PROBLEM REQUIREMENTS: Please print every one of the items below again, character for character.

EXERCISE INPUTS:
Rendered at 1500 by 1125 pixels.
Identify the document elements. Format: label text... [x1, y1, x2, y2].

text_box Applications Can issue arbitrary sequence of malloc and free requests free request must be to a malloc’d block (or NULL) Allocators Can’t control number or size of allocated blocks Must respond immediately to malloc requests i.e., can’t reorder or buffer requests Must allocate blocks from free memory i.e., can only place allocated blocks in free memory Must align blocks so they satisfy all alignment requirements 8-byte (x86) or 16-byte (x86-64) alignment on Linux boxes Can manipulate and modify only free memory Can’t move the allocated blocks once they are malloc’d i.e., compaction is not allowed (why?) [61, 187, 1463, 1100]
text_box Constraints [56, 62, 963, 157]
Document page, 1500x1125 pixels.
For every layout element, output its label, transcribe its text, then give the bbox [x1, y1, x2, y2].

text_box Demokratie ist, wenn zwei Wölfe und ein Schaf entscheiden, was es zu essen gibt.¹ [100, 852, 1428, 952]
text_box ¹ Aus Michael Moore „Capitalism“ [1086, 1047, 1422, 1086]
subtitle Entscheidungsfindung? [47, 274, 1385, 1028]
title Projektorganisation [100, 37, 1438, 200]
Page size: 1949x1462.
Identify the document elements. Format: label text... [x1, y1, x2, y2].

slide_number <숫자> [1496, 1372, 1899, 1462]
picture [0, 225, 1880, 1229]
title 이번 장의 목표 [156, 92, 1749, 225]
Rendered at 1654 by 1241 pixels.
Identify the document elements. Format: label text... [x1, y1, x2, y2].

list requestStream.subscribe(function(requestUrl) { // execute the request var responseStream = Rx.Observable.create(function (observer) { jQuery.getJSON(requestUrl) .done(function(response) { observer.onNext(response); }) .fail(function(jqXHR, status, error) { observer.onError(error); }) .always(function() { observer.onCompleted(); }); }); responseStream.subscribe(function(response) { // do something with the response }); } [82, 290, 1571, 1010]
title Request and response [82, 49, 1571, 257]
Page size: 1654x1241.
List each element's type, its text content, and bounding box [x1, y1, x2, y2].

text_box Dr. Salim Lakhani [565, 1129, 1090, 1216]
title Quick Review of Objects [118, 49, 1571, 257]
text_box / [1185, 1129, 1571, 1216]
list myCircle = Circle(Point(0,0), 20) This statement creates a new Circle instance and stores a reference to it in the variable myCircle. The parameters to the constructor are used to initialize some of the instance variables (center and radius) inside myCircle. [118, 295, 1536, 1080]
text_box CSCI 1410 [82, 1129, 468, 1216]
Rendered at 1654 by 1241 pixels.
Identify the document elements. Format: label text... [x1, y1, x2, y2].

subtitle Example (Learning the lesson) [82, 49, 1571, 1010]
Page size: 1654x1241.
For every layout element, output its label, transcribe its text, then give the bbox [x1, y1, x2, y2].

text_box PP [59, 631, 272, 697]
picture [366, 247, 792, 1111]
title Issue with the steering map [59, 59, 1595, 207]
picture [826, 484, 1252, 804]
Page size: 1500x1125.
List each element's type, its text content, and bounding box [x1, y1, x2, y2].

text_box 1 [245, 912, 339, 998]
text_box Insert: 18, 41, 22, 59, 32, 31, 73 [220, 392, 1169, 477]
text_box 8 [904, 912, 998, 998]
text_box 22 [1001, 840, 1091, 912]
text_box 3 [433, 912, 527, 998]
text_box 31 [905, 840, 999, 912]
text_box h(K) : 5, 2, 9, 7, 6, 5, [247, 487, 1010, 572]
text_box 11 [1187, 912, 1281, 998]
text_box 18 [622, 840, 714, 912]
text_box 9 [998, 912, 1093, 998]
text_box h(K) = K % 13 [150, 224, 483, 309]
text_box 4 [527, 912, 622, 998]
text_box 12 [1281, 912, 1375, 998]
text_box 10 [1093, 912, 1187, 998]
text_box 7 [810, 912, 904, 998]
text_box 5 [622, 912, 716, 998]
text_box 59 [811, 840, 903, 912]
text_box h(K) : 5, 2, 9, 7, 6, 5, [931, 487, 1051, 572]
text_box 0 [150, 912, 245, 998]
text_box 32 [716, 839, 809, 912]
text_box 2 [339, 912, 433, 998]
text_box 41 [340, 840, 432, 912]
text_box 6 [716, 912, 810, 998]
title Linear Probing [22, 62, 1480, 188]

COMPLETE OUTPUT:
Rendered at 1500 by 1125 pixels.
Identify the document elements. Format: label text... [x1, y1, x2, y2].

text_box Applications Can issue arbitrary sequence of malloc and free requests free request must be to a malloc’d block (or NULL) Allocators Can’t control number or size of allocated blocks Must respond immediately to malloc requests i.e., can’t reorder or buffer requests Must allocate blocks from free memory i.e., can only place allocated blocks in free memory Must align blocks so they satisfy all alignment requirements 8-byte (x86) or 16-byte (x86-64) alignment on Linux boxes Can manipulate and modify only free memory Can’t move the allocated blocks once they are malloc’d i.e., compaction is not allowed (why?) [61, 187, 1463, 1100]
text_box Constraints [56, 62, 963, 157]
Document page, 1500x1125 pixels.
For every layout element, output its label, transcribe its text, then give the bbox [x1, y1, x2, y2].

text_box Demokratie ist, wenn zwei Wölfe und ein Schaf entscheiden, was es zu essen gibt.¹ [100, 852, 1428, 952]
text_box ¹ Aus Michael Moore „Capitalism“ [1086, 1047, 1422, 1086]
subtitle Entscheidungsfindung? [47, 274, 1385, 1028]
title Projektorganisation [100, 37, 1438, 200]
Page size: 1949x1462.
Identify the document elements. Format: label text... [x1, y1, x2, y2].

slide_number <숫자> [1496, 1372, 1899, 1462]
picture [0, 225, 1880, 1229]
title 이번 장의 목표 [156, 92, 1749, 225]
Rendered at 1654 by 1241 pixels.
Identify the document elements. Format: label text... [x1, y1, x2, y2].

list requestStream.subscribe(function(requestUrl) { // execute the request var responseStream = Rx.Observable.create(function (observer) { jQuery.getJSON(requestUrl) .done(function(response) { observer.onNext(response); }) .fail(function(jqXHR, status, error) { observer.onError(error); }) .always(function() { observer.onCompleted(); }); }); responseStream.subscribe(function(response) { // do something with the response }); } [82, 290, 1571, 1010]
title Request and response [82, 49, 1571, 257]
Page size: 1654x1241.
List each element's type, its text content, and bounding box [x1, y1, x2, y2].

text_box Dr. Salim Lakhani [565, 1129, 1090, 1216]
title Quick Review of Objects [118, 49, 1571, 257]
text_box / [1185, 1129, 1571, 1216]
list myCircle = Circle(Point(0,0), 20) This statement creates a new Circle instance and stores a reference to it in the variable myCircle. The parameters to the constructor are used to initialize some of the instance variables (center and radius) inside myCircle. [118, 295, 1536, 1080]
text_box CSCI 1410 [82, 1129, 468, 1216]
Rendered at 1654 by 1241 pixels.
Identify the document elements. Format: label text... [x1, y1, x2, y2].

subtitle Example (Learning the lesson) [82, 49, 1571, 1010]
Page size: 1654x1241.
For every layout element, output its label, transcribe its text, then give the bbox [x1, y1, x2, y2].

text_box PP [59, 631, 272, 697]
picture [366, 247, 792, 1111]
title Issue with the steering map [59, 59, 1595, 207]
picture [826, 484, 1252, 804]
Page size: 1500x1125.
List each element's type, its text content, and bounding box [x1, y1, x2, y2].

text_box 1 [245, 912, 339, 998]
text_box Insert: 18, 41, 22, 59, 32, 31, 73 [220, 392, 1169, 477]
text_box 8 [904, 912, 998, 998]
text_box 22 [1001, 840, 1091, 912]
text_box 3 [433, 912, 527, 998]
text_box 31 [905, 840, 999, 912]
text_box h(K) : 5, 2, 9, 7, 6, 5, [247, 487, 1010, 572]
text_box 11 [1187, 912, 1281, 998]
text_box 18 [622, 840, 714, 912]
text_box 9 [998, 912, 1093, 998]
text_box h(K) = K % 13 [150, 224, 483, 309]
text_box 4 [527, 912, 622, 998]
text_box 12 [1281, 912, 1375, 998]
text_box 10 [1093, 912, 1187, 998]
text_box 7 [810, 912, 904, 998]
text_box 5 [622, 912, 716, 998]
text_box 59 [811, 840, 903, 912]
text_box h(K) : 5, 2, 9, 7, 6, 5, [931, 487, 1051, 572]
text_box 0 [150, 912, 245, 998]
text_box 32 [716, 839, 809, 912]
text_box 2 [339, 912, 433, 998]
text_box 41 [340, 840, 432, 912]
text_box 6 [716, 912, 810, 998]
title Linear Probing [22, 62, 1480, 188]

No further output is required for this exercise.